The Hour of Land is Now

In his last essay, writer Barry Lopez asked, “How can we embrace fearlessly the burning world?” If anyone knows, it may well be Terry Tempest Williams. Terry will be in Lawrence on Wednesday, April 13, though virtually via the Hall Center for Humanities, and again on the 14th for virtual coffee. She'll be talking about one of my favorite books, The Hour of Land.  I reviewed it here in 2016, and what follows is an edited mash-up of previous reviews of that book and her latest, Erosion.

How did I not know about the parade of earthen bears marching down the banks of the Mississippi River? The centuries-old earthworks can be found at Effigy Mounds National Monument in Iowa, one of the 423 units of the U.S. National Park Service, and I have writer Terry Tempest Williams and her book The Hour of Land to thank for introducing me to them.

The book takes us on a tour of twelve pieces of the National Park System, from the Gates of the Arctic to the Gulf of Mexico, from Acadia to Alcatraz. It isn’t what I expected – but I shouldn't be surprised. Look at the subtitles of some of her works: An Unnatural History of Family and Place. Passion and Patience in the Desert. Fifty-Four Variations on Voice. Essays of Undoing.

The subtitle of This Hour of Land is “A Personal Topography of America’s National Parks.” The parks, monuments, and recreation areas she visits are not so much described as used as campfires around which we sit while Williams tells their stories. This is where she does her best storytelling, getting personal while at the same time discussing often-hidden histories. Some parks exist because their original inhabitants were removed, she reminds us, as at Yosemite. Deep pockets with agendas have funded parkland acquisition, as at Grand Teton and Acadia. Park stories have changed for the better, too, as at Little Bighorn Battlefield National Monument, originally Custer Battlefield National Monument.

I particularly enjoyed Williams’ visit to Alcatraz National Recreation Area, where she and activist Tim DeChristopher viewed dissident artist Ai Weiwei’s installation, and her descriptions of wildfires in Glacier National Park that trapped her family even while the glaciers receded. To further inspire the reader, The Hour of Land is literally bookended by photos – Carleton Watkins’ 1870s image of El Capitan in Yosemite, and Ansley West Rivers’ 2011 “Lunar Trace” from the Grand Canyon – and each chapter is accompanied by a gorgeous black and white image by a different photographer. 

Williams traversed many miles in the course of this book, revealing the sheer diversity and beauty of our parks, and of her writing. Along the way she tips her hat to friends and influences, many of whom will be familiar to readers. Pulitzer Prize-winning author Wallace Stegner was one, who said:

“If we preserved as parks only those places that have no economic possibilities, we would have no parks. And in the decades to come, it will be not only the buffalo and the trumpeter swan who need sanctuaries. Our own species is going to need them too. It needs them now.”

Since finishing THOL, Terry published a great book of essays called Erosion. Despite the title, it's not a gloomy collection -- the opposites of erosion run throughout, sometimes subtly, building hope, empathy, and new perspectives as surely as erosion builds new landscapes. Birds migrate through as well, as is often the case in her writings, and pronghorn and tortoises and prairie dogs.

Though powerfully grounded in her home state of Utah, she continues to get around. She visits Nebraska's Platte River to experience the sandhill crane migration, as everyone must. She frolics with sea lions in the waters of the Galapagos, and watches polar bears in Alaska.

As I finished nearly every essay, I thought "That is such a great essay," and then the next one surpassed it.
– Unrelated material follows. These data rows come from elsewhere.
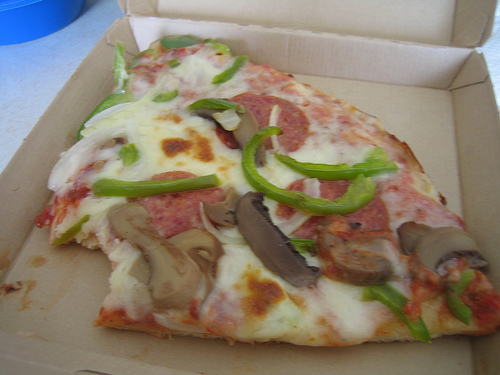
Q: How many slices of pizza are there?
A: 1.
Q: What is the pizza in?
A: Cardboard box.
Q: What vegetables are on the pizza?
A: Mushroom, bell pepper, onion.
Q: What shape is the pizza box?
A: Square.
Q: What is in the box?
A: Pizza.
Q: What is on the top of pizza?
A: Cheese.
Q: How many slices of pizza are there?
A: One.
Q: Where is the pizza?
A: In the box.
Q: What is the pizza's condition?
A: It has bite on it.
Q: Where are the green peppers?
A: On the top of the pizza.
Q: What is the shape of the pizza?
A: Triangular.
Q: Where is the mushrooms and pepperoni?
A: On top of the pizza.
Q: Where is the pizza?
A: Inside the box.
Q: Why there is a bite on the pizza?
A: Someone bite into it.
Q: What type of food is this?
A: Pizza.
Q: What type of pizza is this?
A: Supreme.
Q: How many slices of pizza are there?
A: One.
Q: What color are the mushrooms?
A: Brown.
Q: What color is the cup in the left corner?
A: Blue.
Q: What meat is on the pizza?
A: Pepperoni.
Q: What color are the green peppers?
A: Green.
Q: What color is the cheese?
A: White.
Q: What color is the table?
A: White.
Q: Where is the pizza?
A: In the box.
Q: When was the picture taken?
A: Daytime.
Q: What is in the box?
A: Pizza.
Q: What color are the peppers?
A: Green.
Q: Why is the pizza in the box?
A: Waiting to be eaten.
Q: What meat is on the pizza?
A: Pepperoni.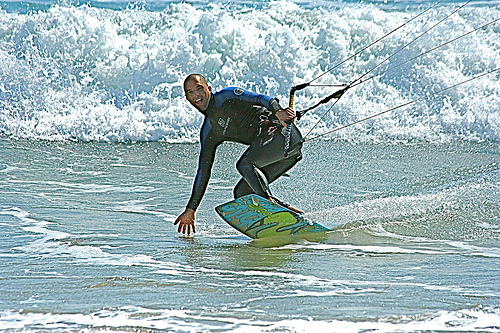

A couple, though, really stood out: her interview with Tim DeChristopher, and one called "My Beautiful Undoing: Erosion of Self," which kinda erodes your ability to breathe. I liked the surprise ending of "The Council of Pronghorn," too.

Riffing on Darwin while in the Galapagos, she asks, “What if the survival of the fittest is the survival of compassion?” That question is being sorely tested in this age of climate crisis, as she makes clear. In the latter parts of the book, in rather personal explorations of the erosion of fear and the erosion of belief, Terry Tempest Williams’ compassion again comes to the fore.

We who consider ourselves environmentalists too often get lost in hand-wringing and abstract thinking, and forget about simple compassion. Terry Tempest Williams remembers. She knows the joy of life and the pain of death. She also knows of the joy of death and the pain of life, and writes about each with love and amazing grace.

-Jake Vail is an Information Services Assistant at Lawrence Public Library.